Have no doubt about it — the outcome of this meeting and any number of possible governmental actions afterward will have a profound impact on the lives of everyone in Aspen and Pitkin County, whether they are regular users of the airport’s services or not.

One key aspect of the current debate is the problematic existence of a 2018 Environmental Assessment, mandated by federal regulations, that came up with a number of projections and predictions about airport operations related to the expansion of the runway width by 50 feet. The expansion is needed, according to officials, because the relatively compact and powerful main aircraft serving Aspen for the past couple of decades, the CRJ-700 built by Bombardier, may be phased out of service by 2028. And new planes being considered for replacing the CRJ-700 have wider wingspans, meaning they could not land at our airport as it is now configured.

In addition, neighboring residents have been complaining about the noise and noxious fumes emanating from the airport for years, though the EA projected that the smell and the noise might well increase if the airport were to be expanded as outlined in the EA.

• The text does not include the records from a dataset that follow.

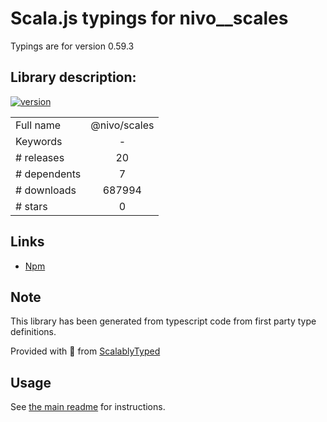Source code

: 
# Scala.js typings for nivo__scales

Typings are for version 0.59.3

## Library description:
[![version](https://img.shields.io/npm/v/@nivo/scales.svg?style=flat-square)](https://www.npmjs.com/package/@nivo/scales)

|                    |                 |
| ------------------ | :-------------: |
| Full name          | @nivo/scales |
| Keywords           | - |
| # releases         | 20 |
| # dependents       | 7 |
| # downloads        | 687994 |
| # stars            | 0 |

## Links
- [Npm](https://www.npmjs.com/package/%40nivo%2Fscales)
    


## Note
This library has been generated from typescript code from first party type definitions.

Provided with :purple_heart: from [ScalablyTyped](https://github.com/oyvindberg/ScalablyTyped)

## Usage
See [the main readme](../../readme.md) for instructions.


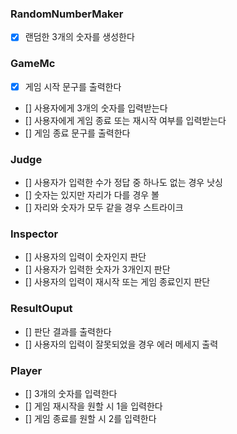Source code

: ### RandomNumberMaker

- [x] 랜덤한 3개의 숫자를 생성한다

### GameMc

- [x] 게임 시작 문구를 출력한다
- [] 사용자에게 3개의 숫자를 입력받는다
- [] 사용자에게 게임 종료 또는 재시작 여부를 입력받는다
- [] 게임 종료 문구를 출력한다

### Judge

- [] 사용자가 입력한 수가 정답 중 하나도 없는 경우 낫싱
- [] 숫자는 있지만 자리가 다를 경우 볼
- [] 자리와 숫자가 모두 같을 경우 스트라이크

### Inspector

- [] 사용자의 입력이 숫자인지 판단
- [] 사용자가 입력한 숫자가 3개인지 판단
- [] 사용자의 입력이 재시작 또는 게임 종료인지 판단

### ResultOuput

- [] 판단 결과를 출력한다
- [] 사용자의 입력이 잘못되었을 경우 에러 메세지 출력

### Player

- [] 3개의 숫자를 입력한다
- [] 게임 재시작을 원할 시 1을 입력한다
- [] 게임 종료를 원할 시 2를 입력한다
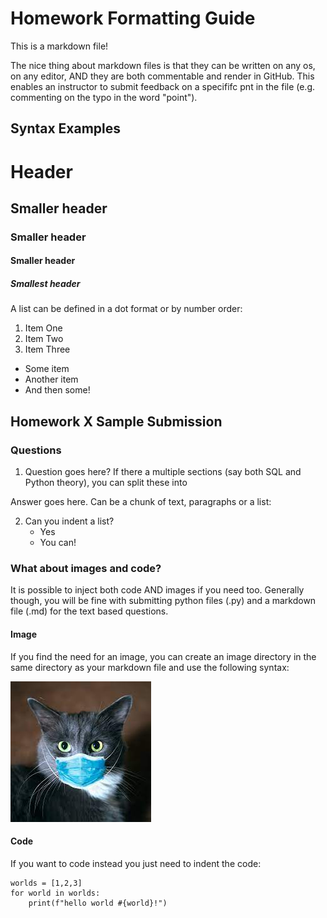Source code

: # Homework Formatting Guide

This is a markdown file!

The nice thing about markdown files is that they can be written
on any os, on any editor, AND they are both commentable and render in GitHub.
This enables an instructor to submit feedback on a specififc pnt in the file (e.g. commenting on the typo in the word "point").

## Syntax Examples

# Header
## Smaller header
### Smaller header
#### Smaller header
##### Smallest header

A list can be defined in a dot format or by number order:
1. Item One
2. Item Two
3. Item Three

- Some item
- Another item
- And then some!

## Homework X Sample Submission

### Questions

1. Question goes here? If there a multiple sections (say both SQL and Python theory),
you can split these into 

Answer goes here. Can be a chunk of text, paragraphs or a list:

2. Can you indent a list?
   - Yes
   - You can!

### What about images and code? 

It is possible to inject both code AND images if you need too. 
Generally though, you will be fine with submitting python files (.py) and
a markdown file (.md) for the text based questions.

#### Image

If you find the need for an image, you can create an image directory in 
the same directory as your markdown file and use the following syntax:

![A cat](images/cat.jpg "Cat")

#### Code

If you want to code instead you just need to indent the code:

    worlds = [1,2,3]
    for world in worlds:
        print(f"hello world #{world}!")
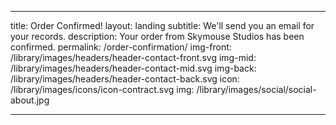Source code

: ---

title: Order Confirmed!
layout: landing
subtitle: We'll send you an email for your records.
description: Your order from Skymouse Studios has been confirmed.
permalink: /order-confirmation/
img-front: /library/images/headers/header-contact-front.svg
img-mid: /library/images/headers/header-contact-mid.svg
img-back: /library/images/headers/header-contact-back.svg
icon: /library/images/icons/icon-contract.svg
img: /library/images/social/social-about.jpg


---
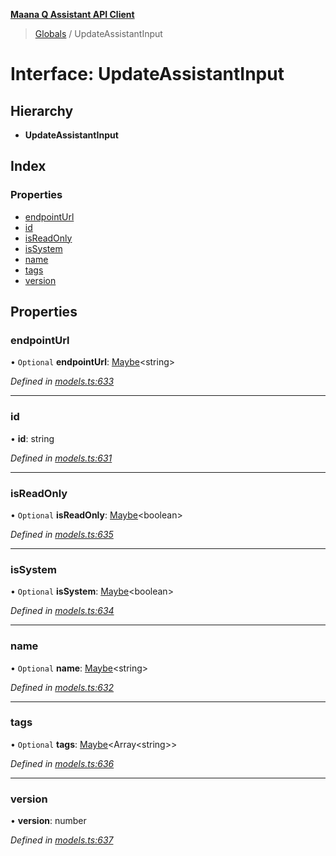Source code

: **[Maana Q Assistant API Client](../README.md)**

> [Globals](../README.md) / UpdateAssistantInput

# Interface: UpdateAssistantInput

## Hierarchy

* **UpdateAssistantInput**

## Index

### Properties

* [endpointUrl](updateassistantinput.md#endpointurl)
* [id](updateassistantinput.md#id)
* [isReadOnly](updateassistantinput.md#isreadonly)
* [isSystem](updateassistantinput.md#issystem)
* [name](updateassistantinput.md#name)
* [tags](updateassistantinput.md#tags)
* [version](updateassistantinput.md#version)

## Properties

### endpointUrl

• `Optional` **endpointUrl**: [Maybe](../README.md#maybe)\<string>

*Defined in [models.ts:633](https://github.com/maana-io/q-assistant-client/blob/develop/src/models.ts#L633)*

___

### id

•  **id**: string

*Defined in [models.ts:631](https://github.com/maana-io/q-assistant-client/blob/develop/src/models.ts#L631)*

___

### isReadOnly

• `Optional` **isReadOnly**: [Maybe](../README.md#maybe)\<boolean>

*Defined in [models.ts:635](https://github.com/maana-io/q-assistant-client/blob/develop/src/models.ts#L635)*

___

### isSystem

• `Optional` **isSystem**: [Maybe](../README.md#maybe)\<boolean>

*Defined in [models.ts:634](https://github.com/maana-io/q-assistant-client/blob/develop/src/models.ts#L634)*

___

### name

• `Optional` **name**: [Maybe](../README.md#maybe)\<string>

*Defined in [models.ts:632](https://github.com/maana-io/q-assistant-client/blob/develop/src/models.ts#L632)*

___

### tags

• `Optional` **tags**: [Maybe](../README.md#maybe)\<Array\<string>>

*Defined in [models.ts:636](https://github.com/maana-io/q-assistant-client/blob/develop/src/models.ts#L636)*

___

### version

•  **version**: number

*Defined in [models.ts:637](https://github.com/maana-io/q-assistant-client/blob/develop/src/models.ts#L637)*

Enter the ASE Vision Committee (really four committees in all, looking at different issues), appointed by the county more than a year ago to take another look at the expansion idea to see if it could be reworked and improved.

According to some of those involved, the committees took a cursory look at the EA, decided it did not fit in with the “values” of environmentalism and small-resort flavor held by many local residents, and concluded that they needed to take a different course than the one outlined in the EA.

In doing so, they have to come up with a number of recommendations that are very different from the EA, including such things as negotiating with air carriers to get them to fly cleaner, lighter aircraft; cutting the number of new gates that would be built at an enlarged airport terminal; and providing electrical connections to the aircraft to cut down on the time the engines are idling, among other suggestions.

Overall, the committees’ recommendations call for cutting “greenhouse gas” emissions related to airport activities by 30% in the coming decades, though exactly how that is to be accomplished remains a little unclear.

All in all, the committees’ recommendations are vastly different from the projections and estimates contained in the EA.

Unfortunately, though, a recent news story in this newspaper paid lots of attention to the EA and not enough to the committees’ recommendations, meaning that readers did not get an accurate picture of the committees’ work.

I suggest that the BOCC, when it gavels the Thursday meeting into session, make it absolutely clear that the EA is not the controlling document in this discussion anymore, and that the committees’ findings and recommendations are what we really are talking about.

For my money, there still are a lot of unknowns in this proposal, such as whether the CRJ-700 truly is being put out to pasture soon, and exactly how the county is supposed to negotiate a deal with airlines about replacement.

And then there is the question of whether this whole matter should be put to a vote, as it was with the last airport-expansion plan, in 1995, and the voters rejected it.